Раз в месяц сюда приезжает газонокосилыцик и подстригает траву перед домом, чтобы неухоженная лужайка не уродовала улицу и не портила вид из соседских окон. В глубине сада цветет гортензия — новые побеги на старых стеблях. Несколько дней назад прошли обильные дожди: трава растет буйно, и одуванчики высоко поднимают желтые головы.
— С чего начнем?
В доме пять спален. Гостиная с французскими окнами, выходящими в сад. Чердак. Подвал. Чулан. Большая модернизированная ванная. И кухня, которую модернизировать не успели.
— Да тут одного дня не хватит, — говорю я. — А возможно, и двух, и трех.

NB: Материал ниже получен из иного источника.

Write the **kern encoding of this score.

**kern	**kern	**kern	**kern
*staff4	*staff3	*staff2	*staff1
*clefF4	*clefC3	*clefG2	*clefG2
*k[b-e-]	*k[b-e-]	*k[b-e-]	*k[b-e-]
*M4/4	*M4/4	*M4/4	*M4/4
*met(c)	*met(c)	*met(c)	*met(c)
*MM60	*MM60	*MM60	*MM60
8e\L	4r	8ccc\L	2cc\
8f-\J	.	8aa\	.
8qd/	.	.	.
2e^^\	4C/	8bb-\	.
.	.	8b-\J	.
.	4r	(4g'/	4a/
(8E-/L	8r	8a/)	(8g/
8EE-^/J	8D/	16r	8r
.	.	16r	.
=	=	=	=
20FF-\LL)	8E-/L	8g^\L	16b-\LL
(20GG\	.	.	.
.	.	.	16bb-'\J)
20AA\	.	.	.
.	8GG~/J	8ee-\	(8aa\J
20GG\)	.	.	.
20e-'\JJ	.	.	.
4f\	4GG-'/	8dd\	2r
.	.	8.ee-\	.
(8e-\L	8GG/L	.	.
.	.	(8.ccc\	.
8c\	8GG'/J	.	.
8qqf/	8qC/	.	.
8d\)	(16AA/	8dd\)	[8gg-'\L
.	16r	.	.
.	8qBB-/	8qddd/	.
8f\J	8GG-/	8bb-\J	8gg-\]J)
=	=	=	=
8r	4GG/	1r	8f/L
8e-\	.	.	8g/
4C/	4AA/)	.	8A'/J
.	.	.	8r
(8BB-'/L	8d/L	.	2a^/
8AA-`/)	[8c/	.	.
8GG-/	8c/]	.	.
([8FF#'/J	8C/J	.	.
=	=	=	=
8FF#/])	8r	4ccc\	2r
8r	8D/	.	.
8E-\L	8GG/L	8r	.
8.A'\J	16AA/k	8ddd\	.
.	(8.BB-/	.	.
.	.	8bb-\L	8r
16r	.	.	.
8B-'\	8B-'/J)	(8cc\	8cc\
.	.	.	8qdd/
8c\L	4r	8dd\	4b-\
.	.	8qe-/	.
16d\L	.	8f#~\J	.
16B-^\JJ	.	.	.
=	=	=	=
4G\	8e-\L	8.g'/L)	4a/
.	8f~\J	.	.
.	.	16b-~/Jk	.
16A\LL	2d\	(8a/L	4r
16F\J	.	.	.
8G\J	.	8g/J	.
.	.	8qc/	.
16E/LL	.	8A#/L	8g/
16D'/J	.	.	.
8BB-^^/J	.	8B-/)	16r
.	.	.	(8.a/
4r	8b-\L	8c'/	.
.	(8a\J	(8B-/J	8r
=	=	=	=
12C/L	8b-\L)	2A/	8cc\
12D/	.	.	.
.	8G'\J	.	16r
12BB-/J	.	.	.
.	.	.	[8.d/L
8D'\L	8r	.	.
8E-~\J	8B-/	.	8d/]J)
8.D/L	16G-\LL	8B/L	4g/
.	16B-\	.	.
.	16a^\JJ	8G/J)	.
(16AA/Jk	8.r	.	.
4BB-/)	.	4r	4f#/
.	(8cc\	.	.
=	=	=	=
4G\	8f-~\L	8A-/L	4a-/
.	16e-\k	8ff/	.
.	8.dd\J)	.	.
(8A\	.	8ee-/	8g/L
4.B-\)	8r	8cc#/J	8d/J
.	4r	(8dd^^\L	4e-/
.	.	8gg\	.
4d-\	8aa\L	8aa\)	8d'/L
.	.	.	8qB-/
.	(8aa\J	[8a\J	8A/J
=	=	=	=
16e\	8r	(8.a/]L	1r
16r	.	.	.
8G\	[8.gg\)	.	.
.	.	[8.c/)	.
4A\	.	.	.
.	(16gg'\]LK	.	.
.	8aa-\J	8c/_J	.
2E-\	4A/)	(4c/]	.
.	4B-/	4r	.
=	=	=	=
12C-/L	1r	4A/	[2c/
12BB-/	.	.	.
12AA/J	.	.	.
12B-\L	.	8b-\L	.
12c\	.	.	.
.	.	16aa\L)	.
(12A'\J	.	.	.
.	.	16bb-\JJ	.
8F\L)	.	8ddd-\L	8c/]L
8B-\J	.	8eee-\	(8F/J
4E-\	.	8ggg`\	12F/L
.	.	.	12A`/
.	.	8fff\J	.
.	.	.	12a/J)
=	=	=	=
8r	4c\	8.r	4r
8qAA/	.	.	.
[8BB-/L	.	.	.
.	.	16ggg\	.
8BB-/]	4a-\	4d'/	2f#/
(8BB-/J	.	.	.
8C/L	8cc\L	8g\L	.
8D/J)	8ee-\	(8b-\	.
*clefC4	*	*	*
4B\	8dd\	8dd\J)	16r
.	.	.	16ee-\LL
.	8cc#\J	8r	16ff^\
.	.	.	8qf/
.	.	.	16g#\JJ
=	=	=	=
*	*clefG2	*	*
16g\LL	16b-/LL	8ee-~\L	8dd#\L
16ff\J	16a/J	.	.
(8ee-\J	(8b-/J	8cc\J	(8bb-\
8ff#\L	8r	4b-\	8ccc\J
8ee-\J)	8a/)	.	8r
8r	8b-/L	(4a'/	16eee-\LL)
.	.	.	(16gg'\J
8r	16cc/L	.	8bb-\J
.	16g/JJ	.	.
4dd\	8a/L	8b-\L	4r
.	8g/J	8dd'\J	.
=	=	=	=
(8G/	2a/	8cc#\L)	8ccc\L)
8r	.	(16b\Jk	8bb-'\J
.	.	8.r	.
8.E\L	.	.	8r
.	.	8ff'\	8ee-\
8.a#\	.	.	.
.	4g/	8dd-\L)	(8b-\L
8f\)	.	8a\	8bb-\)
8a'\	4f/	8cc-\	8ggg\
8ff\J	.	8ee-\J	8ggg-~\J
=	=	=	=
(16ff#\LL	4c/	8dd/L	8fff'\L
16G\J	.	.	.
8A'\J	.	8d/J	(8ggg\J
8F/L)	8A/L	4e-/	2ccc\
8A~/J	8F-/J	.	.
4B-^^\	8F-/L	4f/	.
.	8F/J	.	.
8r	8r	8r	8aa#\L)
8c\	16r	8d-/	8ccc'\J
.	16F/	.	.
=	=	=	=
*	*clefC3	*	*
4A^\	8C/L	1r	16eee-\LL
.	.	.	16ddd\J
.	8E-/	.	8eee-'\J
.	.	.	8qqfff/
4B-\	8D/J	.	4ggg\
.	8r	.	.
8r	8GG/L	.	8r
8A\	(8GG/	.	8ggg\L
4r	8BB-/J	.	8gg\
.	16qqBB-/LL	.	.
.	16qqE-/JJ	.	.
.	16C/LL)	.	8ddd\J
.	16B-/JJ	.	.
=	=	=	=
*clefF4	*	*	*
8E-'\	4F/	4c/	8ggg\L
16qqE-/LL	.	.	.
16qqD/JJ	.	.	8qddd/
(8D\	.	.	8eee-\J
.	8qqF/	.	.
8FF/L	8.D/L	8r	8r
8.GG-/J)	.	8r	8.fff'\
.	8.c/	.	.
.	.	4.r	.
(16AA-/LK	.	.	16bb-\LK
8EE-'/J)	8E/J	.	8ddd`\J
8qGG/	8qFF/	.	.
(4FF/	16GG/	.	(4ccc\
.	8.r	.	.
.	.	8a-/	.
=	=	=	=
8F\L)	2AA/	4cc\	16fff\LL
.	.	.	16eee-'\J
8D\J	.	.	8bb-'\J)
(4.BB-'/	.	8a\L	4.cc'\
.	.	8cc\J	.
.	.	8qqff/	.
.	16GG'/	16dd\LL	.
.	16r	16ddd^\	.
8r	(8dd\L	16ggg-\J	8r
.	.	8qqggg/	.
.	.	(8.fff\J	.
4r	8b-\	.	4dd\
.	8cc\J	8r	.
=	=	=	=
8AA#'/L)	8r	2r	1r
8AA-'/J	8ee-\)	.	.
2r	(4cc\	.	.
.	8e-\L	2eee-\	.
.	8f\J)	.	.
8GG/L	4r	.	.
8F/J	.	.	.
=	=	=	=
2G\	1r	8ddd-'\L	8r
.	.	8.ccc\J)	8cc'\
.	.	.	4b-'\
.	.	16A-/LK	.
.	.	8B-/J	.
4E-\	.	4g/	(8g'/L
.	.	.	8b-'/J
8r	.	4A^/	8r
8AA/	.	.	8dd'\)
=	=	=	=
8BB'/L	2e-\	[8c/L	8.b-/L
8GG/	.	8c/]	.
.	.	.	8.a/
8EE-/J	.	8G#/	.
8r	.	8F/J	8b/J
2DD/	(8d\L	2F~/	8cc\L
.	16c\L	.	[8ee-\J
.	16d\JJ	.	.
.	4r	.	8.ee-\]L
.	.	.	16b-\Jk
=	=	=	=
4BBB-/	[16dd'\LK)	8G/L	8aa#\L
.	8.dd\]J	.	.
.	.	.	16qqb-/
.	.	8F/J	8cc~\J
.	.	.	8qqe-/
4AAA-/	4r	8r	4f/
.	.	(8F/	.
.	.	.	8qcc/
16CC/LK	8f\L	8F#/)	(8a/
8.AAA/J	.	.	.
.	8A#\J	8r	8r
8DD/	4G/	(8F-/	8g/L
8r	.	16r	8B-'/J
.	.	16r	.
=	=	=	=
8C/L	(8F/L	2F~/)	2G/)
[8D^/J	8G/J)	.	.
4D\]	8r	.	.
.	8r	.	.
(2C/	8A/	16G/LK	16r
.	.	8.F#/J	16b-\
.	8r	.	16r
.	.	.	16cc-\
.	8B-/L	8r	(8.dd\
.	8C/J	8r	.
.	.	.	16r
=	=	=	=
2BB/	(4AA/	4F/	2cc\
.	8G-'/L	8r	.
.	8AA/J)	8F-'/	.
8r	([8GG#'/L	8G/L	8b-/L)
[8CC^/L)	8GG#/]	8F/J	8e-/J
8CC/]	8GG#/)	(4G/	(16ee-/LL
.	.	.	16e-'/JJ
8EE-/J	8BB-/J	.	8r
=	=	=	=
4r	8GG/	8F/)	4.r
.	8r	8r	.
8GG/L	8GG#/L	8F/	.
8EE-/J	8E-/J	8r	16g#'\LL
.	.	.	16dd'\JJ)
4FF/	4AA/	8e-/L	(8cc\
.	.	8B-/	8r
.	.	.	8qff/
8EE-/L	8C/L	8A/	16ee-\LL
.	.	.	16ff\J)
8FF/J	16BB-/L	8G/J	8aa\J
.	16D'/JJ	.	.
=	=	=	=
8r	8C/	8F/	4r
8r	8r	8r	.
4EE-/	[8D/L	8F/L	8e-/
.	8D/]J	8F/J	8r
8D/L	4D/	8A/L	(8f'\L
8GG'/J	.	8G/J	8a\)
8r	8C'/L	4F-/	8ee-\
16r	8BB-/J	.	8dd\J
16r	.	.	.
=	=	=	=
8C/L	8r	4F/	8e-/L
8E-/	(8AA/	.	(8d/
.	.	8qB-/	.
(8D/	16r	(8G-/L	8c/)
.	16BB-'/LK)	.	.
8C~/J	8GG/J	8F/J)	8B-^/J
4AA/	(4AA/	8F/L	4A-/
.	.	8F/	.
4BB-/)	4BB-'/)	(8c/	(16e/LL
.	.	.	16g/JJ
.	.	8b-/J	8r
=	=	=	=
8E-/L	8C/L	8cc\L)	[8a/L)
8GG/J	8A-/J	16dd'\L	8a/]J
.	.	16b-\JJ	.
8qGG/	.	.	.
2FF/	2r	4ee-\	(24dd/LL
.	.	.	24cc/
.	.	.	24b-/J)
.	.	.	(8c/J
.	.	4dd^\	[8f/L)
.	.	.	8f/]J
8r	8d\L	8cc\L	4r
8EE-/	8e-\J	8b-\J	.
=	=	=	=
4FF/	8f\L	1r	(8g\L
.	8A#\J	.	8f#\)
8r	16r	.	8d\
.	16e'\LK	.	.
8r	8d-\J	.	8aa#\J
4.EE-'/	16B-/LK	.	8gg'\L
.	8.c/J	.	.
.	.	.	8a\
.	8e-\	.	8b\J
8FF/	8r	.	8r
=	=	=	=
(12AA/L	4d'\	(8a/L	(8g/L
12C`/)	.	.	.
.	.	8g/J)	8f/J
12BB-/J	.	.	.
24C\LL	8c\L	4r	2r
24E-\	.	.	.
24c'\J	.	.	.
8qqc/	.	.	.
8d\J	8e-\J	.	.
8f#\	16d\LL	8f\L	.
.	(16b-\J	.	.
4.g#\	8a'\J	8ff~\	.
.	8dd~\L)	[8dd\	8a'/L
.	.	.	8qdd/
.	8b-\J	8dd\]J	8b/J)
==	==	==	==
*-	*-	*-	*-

— Точно. Чем раньше начнем, тем раньше кончим. Так с чего?
— С кухни.
Кухня осталась такой же, какой была в сороковых, потому что мама не слишком-то любила готовить. Правда, она обожала принимать гостей — но для этого нужны не хромированные кастрюли, не скороварки, не посудомойки, овощерезки и прочие хитрые приспособления. Для этого нужна посуда. Обеденные сервизы «Ройял-Далтон»: бело-зеленые тарелки с узкими золотыми каемками, суповые, мелкие и десертные, а кроме того, разливательные ложки и судки для соуса; чайные сервизы «Ройял-Альберт» с цветочным рисунком — чайные чашки, блюдца, тарелочки для пирожных, чайники, сахарницы, молочники; бокалы для вина, рюмки для шерри, тумблеры для виски, крошечные рюмочки для ликера, все из чистого хрусталя. И каждый набор — не меньше чем в четырех экземплярах, потому что отец, из уважения к братьям и сестрам, настоял на том, чтобы у нас был кошерный дом, а в кошерном хозяйстве один набор посуды используется для мясной пищи, другой для молочной, еще два — для празднования Пасхи (один для мяса, другой для молока) и еще один — раз в год, для первого ужина после праздника Йом-Кипур, когда разрешается пост. Сэм принес с собой коробки и старые газеты. Мелани позвонила в службу уборки помещений. Что оставить, что выбросить? Что отправится в черные полиэтиленовые мешки и закончит свой век на помойке?
— Алике, фарфор тебе нужен?
— Нет. А Мелани?
— Она сказала, нет. А хрусталь?
— Несколько штук возьму. Тебе что-нибудь нужно?
— Нет, мы с Мелани из такого старья не пьем. Час спустя — упакованы и заклеены пятнадцать коробок.
— Займемся шкафами с едой, — говорит Сэм.